I will look into the areas you mention also. I should have been much more prepared but everything was done on a whim and a prayer but it was an do it now or never thing.

Thanks again


----------



## cermignano (Feb 9, 2017)

Ask at the tourist office in Valencia where the rental agents are and do some footwork. If you can find somebody in a locals' bar. Take Spanish speaker from Hostel with you. Also English speaking newspapers online.


----------



## cermignano (Feb 9, 2017)

A lot of the rentals on agents websites are out of date or they don't answer emails. From what I read on here, you have to go to them


----------



## cermignano (Feb 9, 2017)

Look for 'Aquilar' (to rent) signs on windows of flats etc and check the addresses online for the offices. Tourist office or library may give you a list printed out. Good luck


----------



## GavMcc (Mar 17, 2018)

Cermignano, thanks again for all your replies and suggestions. I will definitely look to do all the things you suggest. 

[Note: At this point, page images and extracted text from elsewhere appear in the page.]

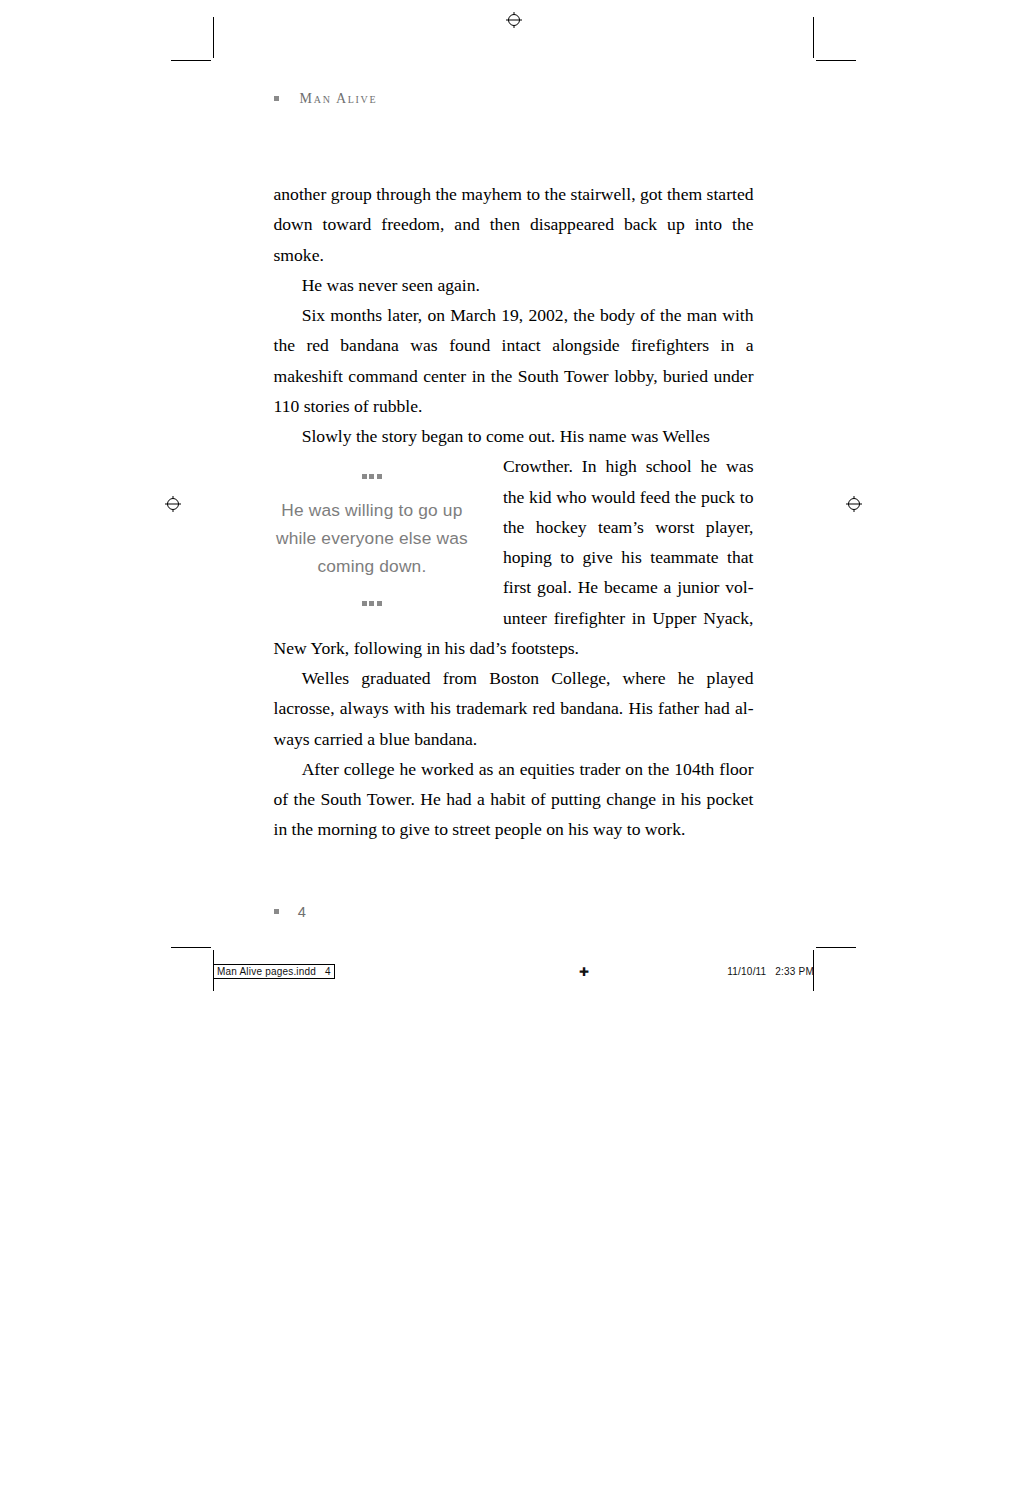Man Alive
another group through the mayhem to the stairwell, got them started down toward freedom, and then disappeared back up into the smoke.
He was never seen again.
Six months later, on March 19, 2002, the body of the man with the red bandana was found intact alongside firefighters in a makeshift command center in the South Tower lobby, buried under 110 stories of rubble.
Slowly the story began to come out. His name was Welles
He was willing to go up while everyone else was coming down.
Crowther. In high school he was the kid who would feed the puck to the hockey team’s worst player, hoping to give his teammate that first goal. He became a junior volunteer firefighter in Upper Nyack, New York, following in his dad’s footsteps.
Welles graduated from Boston College, where he played lacrosse, always with his trademark red bandana. His father had always carried a blue bandana.
After college he worked as an equities trader on the 104th floor of the South Tower. He had a habit of putting change in his pocket in the morning to give to street people on his way to work.
4
Man Alive pages.indd 4
✚
11/10/11 2:33 PM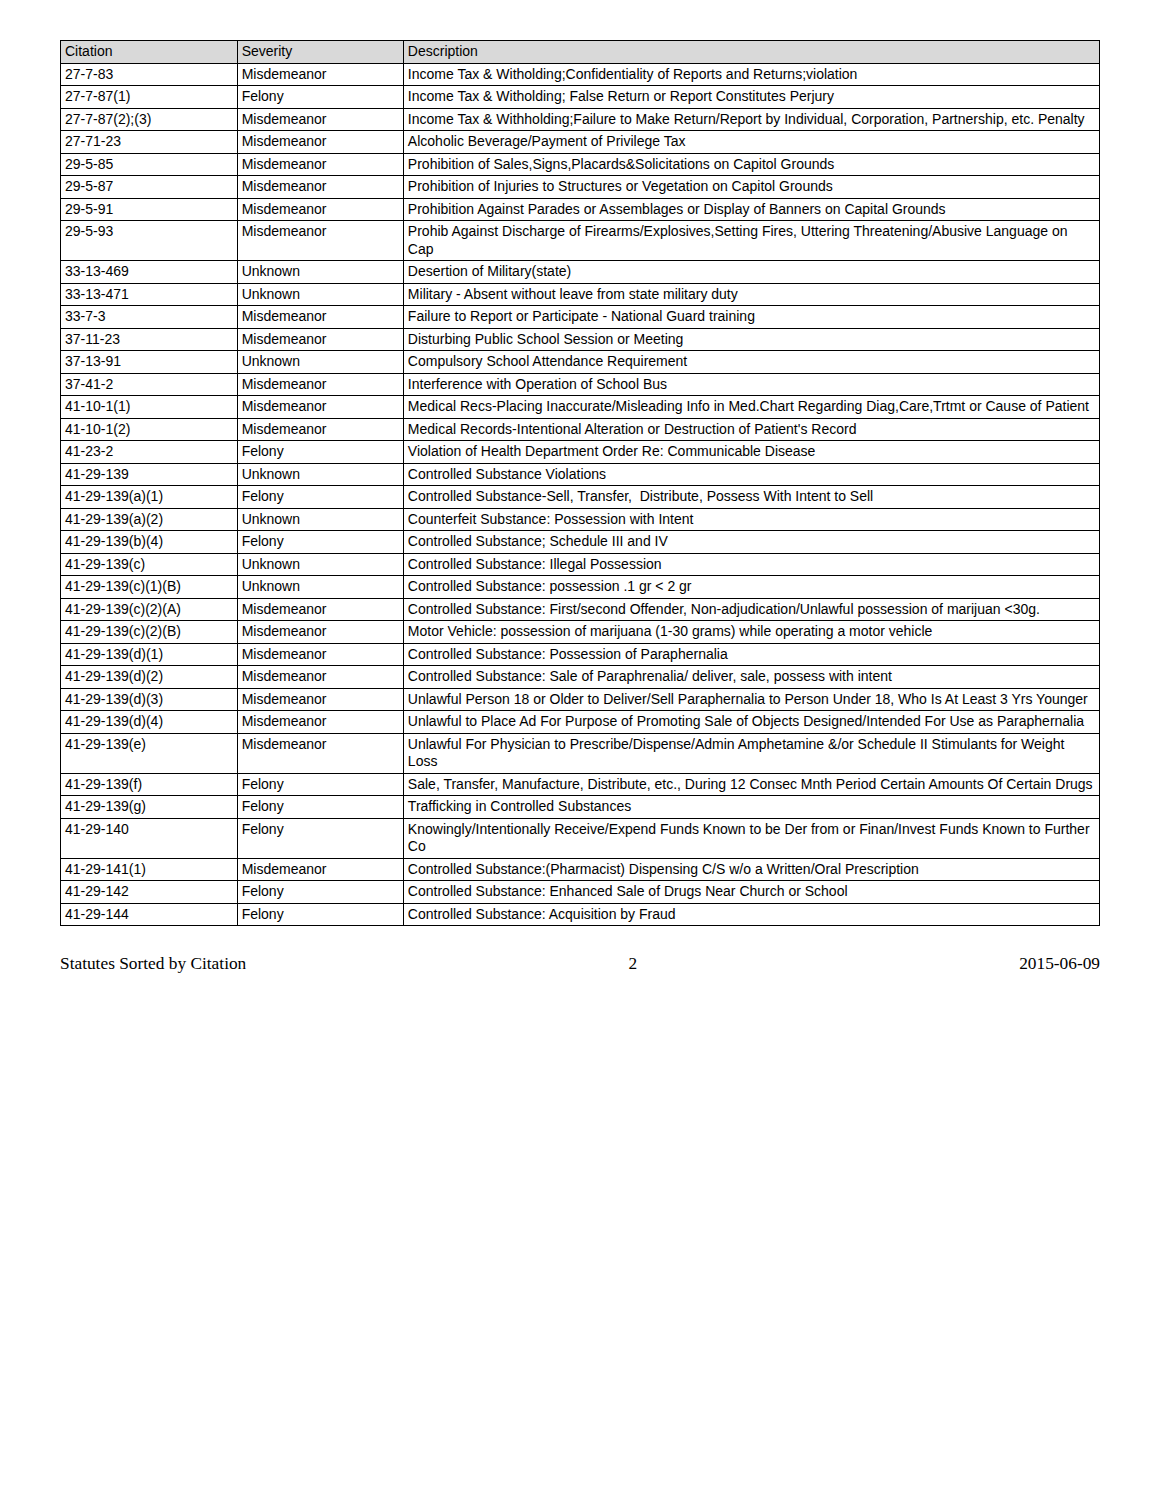| Citation | Severity | Description |
| --- | --- | --- |
| 27-7-83 | Misdemeanor | Income Tax & Witholding;Confidentiality of Reports and Returns;violation |
| 27-7-87(1) | Felony | Income Tax & Witholding; False Return or Report Constitutes Perjury |
| 27-7-87(2);(3) | Misdemeanor | Income Tax & Withholding;Failure to Make Return/Report by Individual, Corporation, Partnership, etc. Penalty |
| 27-71-23 | Misdemeanor | Alcoholic Beverage/Payment of Privilege Tax |
| 29-5-85 | Misdemeanor | Prohibition of Sales,Signs,Placards&Solicitations on Capitol Grounds |
| 29-5-87 | Misdemeanor | Prohibition of Injuries to Structures or Vegetation on Capitol Grounds |
| 29-5-91 | Misdemeanor | Prohibition Against Parades or Assemblages or Display of Banners on Capital Grounds |
| 29-5-93 | Misdemeanor | Prohib Against Discharge of Firearms/Explosives,Setting Fires, Uttering Threatening/Abusive Language on Cap |
| 33-13-469 | Unknown | Desertion of Military(state) |
| 33-13-471 | Unknown | Military - Absent without leave from state military duty |
| 33-7-3 | Misdemeanor | Failure to Report or Participate - National Guard training |
| 37-11-23 | Misdemeanor | Disturbing Public School Session or Meeting |
| 37-13-91 | Unknown | Compulsory School Attendance Requirement |
| 37-41-2 | Misdemeanor | Interference with Operation of School Bus |
| 41-10-1(1) | Misdemeanor | Medical Recs-Placing Inaccurate/Misleading Info in Med.Chart Regarding Diag,Care,Trtmt or Cause of Patient |
| 41-10-1(2) | Misdemeanor | Medical Records-Intentional Alteration or Destruction of Patient's Record |
| 41-23-2 | Felony | Violation of Health Department Order Re: Communicable Disease |
| 41-29-139 | Unknown | Controlled Substance Violations |
| 41-29-139(a)(1) | Felony | Controlled Substance-Sell, Transfer, Distribute, Possess With Intent to Sell |
| 41-29-139(a)(2) | Unknown | Counterfeit Substance: Possession with Intent |
| 41-29-139(b)(4) | Felony | Controlled Substance; Schedule III and IV |
| 41-29-139(c) | Unknown | Controlled Substance: Illegal Possession |
| 41-29-139(c)(1)(B) | Unknown | Controlled Substance: possession .1 gr < 2 gr |
| 41-29-139(c)(2)(A) | Misdemeanor | Controlled Substance: First/second Offender, Non-adjudication/Unlawful possession of marijuan <30g. |
| 41-29-139(c)(2)(B) | Misdemeanor | Motor Vehicle: possession of marijuana (1-30 grams) while operating a motor vehicle |
| 41-29-139(d)(1) | Misdemeanor | Controlled Substance: Possession of Paraphernalia |
| 41-29-139(d)(2) | Misdemeanor | Controlled Substance: Sale of Paraphrenalia/ deliver, sale, possess with intent |
| 41-29-139(d)(3) | Misdemeanor | Unlawful Person 18 or Older to Deliver/Sell Paraphernalia to Person Under 18, Who Is At Least 3 Yrs Younger |
| 41-29-139(d)(4) | Misdemeanor | Unlawful to Place Ad For Purpose of Promoting Sale of Objects Designed/Intended For Use as Paraphernalia |
| 41-29-139(e) | Misdemeanor | Unlawful For Physician to Prescribe/Dispense/Admin Amphetamine &/or Schedule II Stimulants for Weight Loss |
| 41-29-139(f) | Felony | Sale, Transfer, Manufacture, Distribute, etc., During 12 Consec Mnth Period Certain Amounts Of Certain Drugs |
| 41-29-139(g) | Felony | Trafficking in Controlled Substances |
| 41-29-140 | Felony | Knowingly/Intentionally Receive/Expend Funds Known to be Der from or Finan/Invest Funds Known to Further Co |
| 41-29-141(1) | Misdemeanor | Controlled Substance:(Pharmacist) Dispensing C/S w/o a Written/Oral Prescription |
| 41-29-142 | Felony | Controlled Substance: Enhanced Sale of Drugs Near Church or School |
| 41-29-144 | Felony | Controlled Substance: Acquisition by Fraud |
Statutes Sorted by Citation
2
2015-06-09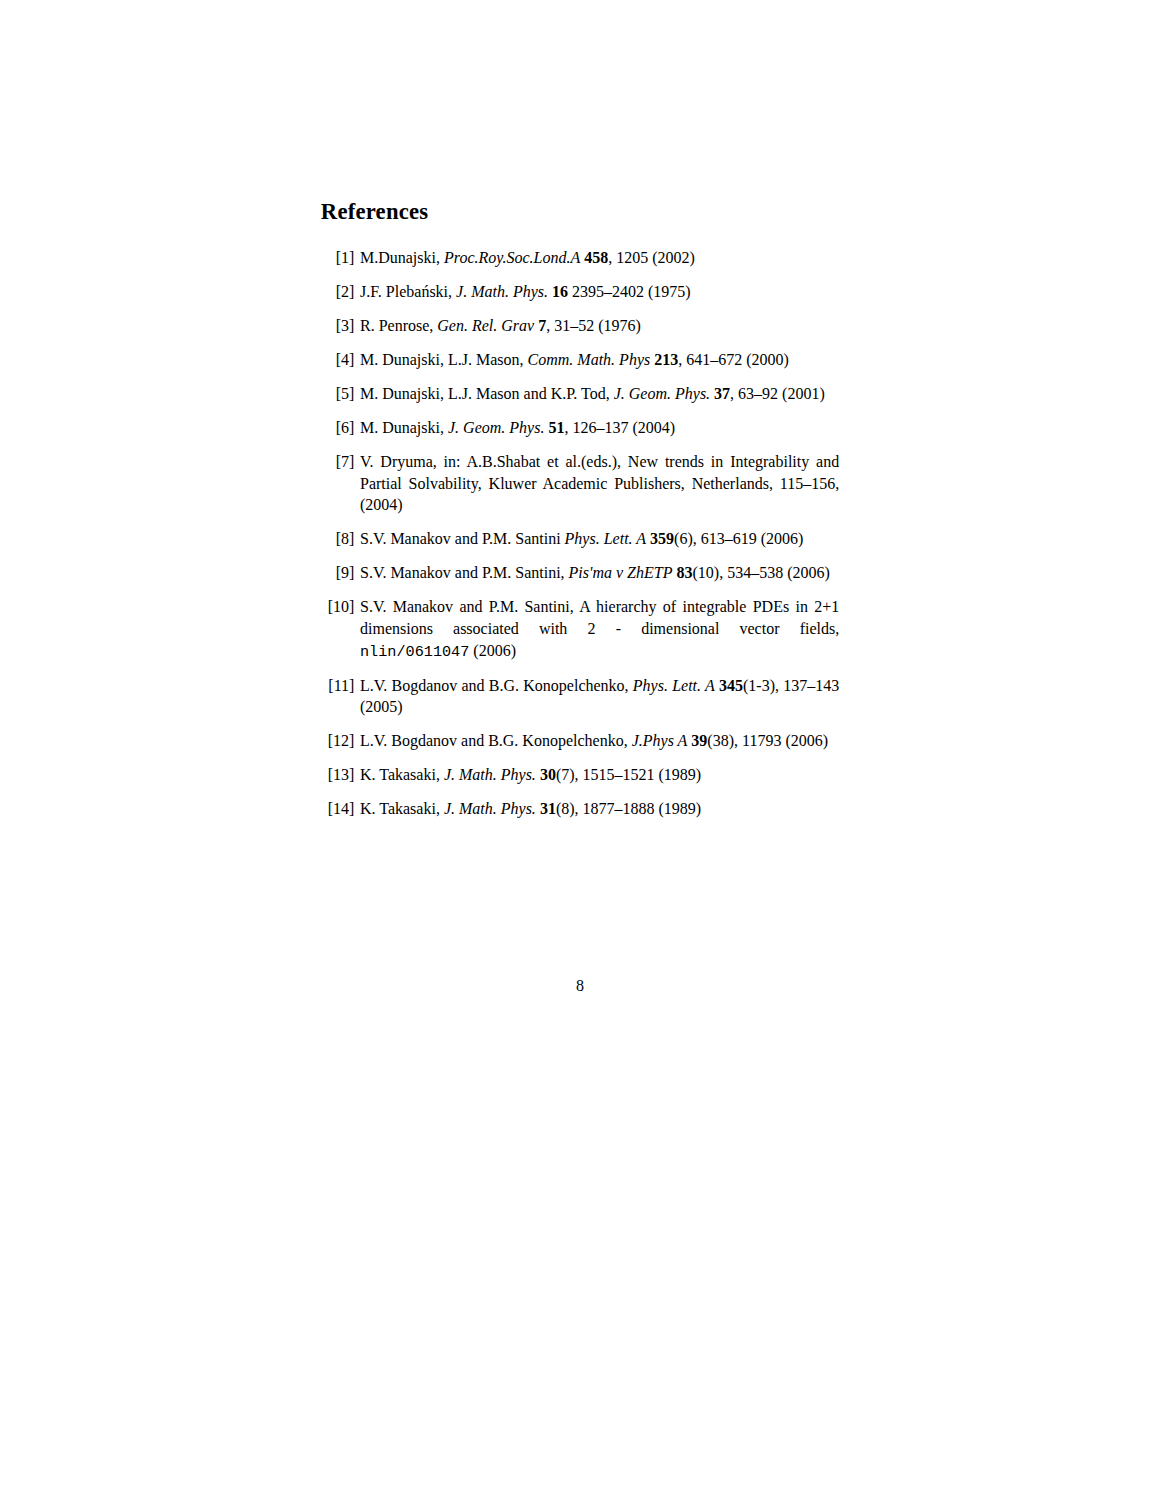References
[1] M.Dunajski, Proc.Roy.Soc.Lond.A 458, 1205 (2002)
[2] J.F. Plebański, J. Math. Phys. 16 2395–2402 (1975)
[3] R. Penrose, Gen. Rel. Grav 7, 31–52 (1976)
[4] M. Dunajski, L.J. Mason, Comm. Math. Phys 213, 641–672 (2000)
[5] M. Dunajski, L.J. Mason and K.P. Tod, J. Geom. Phys. 37, 63–92 (2001)
[6] M. Dunajski, J. Geom. Phys. 51, 126–137 (2004)
[7] V. Dryuma, in: A.B.Shabat et al.(eds.), New trends in Integrability and Partial Solvability, Kluwer Academic Publishers, Netherlands, 115–156, (2004)
[8] S.V. Manakov and P.M. Santini Phys. Lett. A 359(6), 613–619 (2006)
[9] S.V. Manakov and P.M. Santini, Pis'ma v ZhETP 83(10), 534–538 (2006)
[10] S.V. Manakov and P.M. Santini, A hierarchy of integrable PDEs in 2+1 dimensions associated with 2 - dimensional vector fields, nlin/0611047 (2006)
[11] L.V. Bogdanov and B.G. Konopelchenko, Phys. Lett. A 345(1-3), 137–143 (2005)
[12] L.V. Bogdanov and B.G. Konopelchenko, J.Phys A 39(38), 11793 (2006)
[13] K. Takasaki, J. Math. Phys. 30(7), 1515–1521 (1989)
[14] K. Takasaki, J. Math. Phys. 31(8), 1877–1888 (1989)
8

I have two more days in Valencia then head to Rugat, to a country park for a week. I will then look to hopefully explore the areas you suggested earlier.


----------



## roywood (Nov 1, 2016)

As you may already know, the Valencia transit system is rather impressive, and the regular subway lines extend into the far reaches of the surrounding area. Depending on how much you want easy access to a large city like Valencia, checking towns outside of the inner suburbs might produce some options that meet your needs/desires. Places like Llíria toward the north or Picassent (or beyond) to the south are worth considering. Even Torrent, also on a subway line but a bit further in, likely has flats in your price range. Xativa is a nice size and has a range of accessible diversions. Although it's somewhat beyond the last subway station, you can get local trains to/from Valencia for a reasonable price.

We're in the States now but looking closely at the Valencia area for possible relocation. Somewhat limited experience but we've spent a few months there getting a feel for things and beginning to sort out our options. Good luck!


----------



## GavMcc (Mar 17, 2018)

roywood,

thank you very much for your suggestions and information. It has given me some more food for thought. I have heard of all the areas but will do some further research. 

I will be spending some time out of the Valencia region after a visit to Rugat but will try to visit some or all of these areas and those cerimignano has kindly suggested upon return. 

Dependent on budget I will try to move around and explore as much as possible. I may have to return to the UK for a spell before moving completely but I will have gained some first hand experience and a valuable insight and have options to consider.

Thanks again


----------



## David in Xativa (Sep 21, 2018)

*From a fellow SCOT*

Gavin,

Have you tried Xativa, it the last stop on the metro from Valencia about 30 min travel.

Very safe town, and pleny of walks in the area.

After a lot of trips house hunting in the Valencia region, we have recently bought a house there and plan to retire in a few years.

The town is not a tourist trap, very original sanish, very sociable and wellcoming.

David


----------



## Antoni88 (Sep 23, 2018)

If you want to rent in Valencia city, for 350€ I see it almost impossible. You can look at Torrefiel and Natzaret probably. Not the nicest options though. Probably shared apartment would work for you?


----------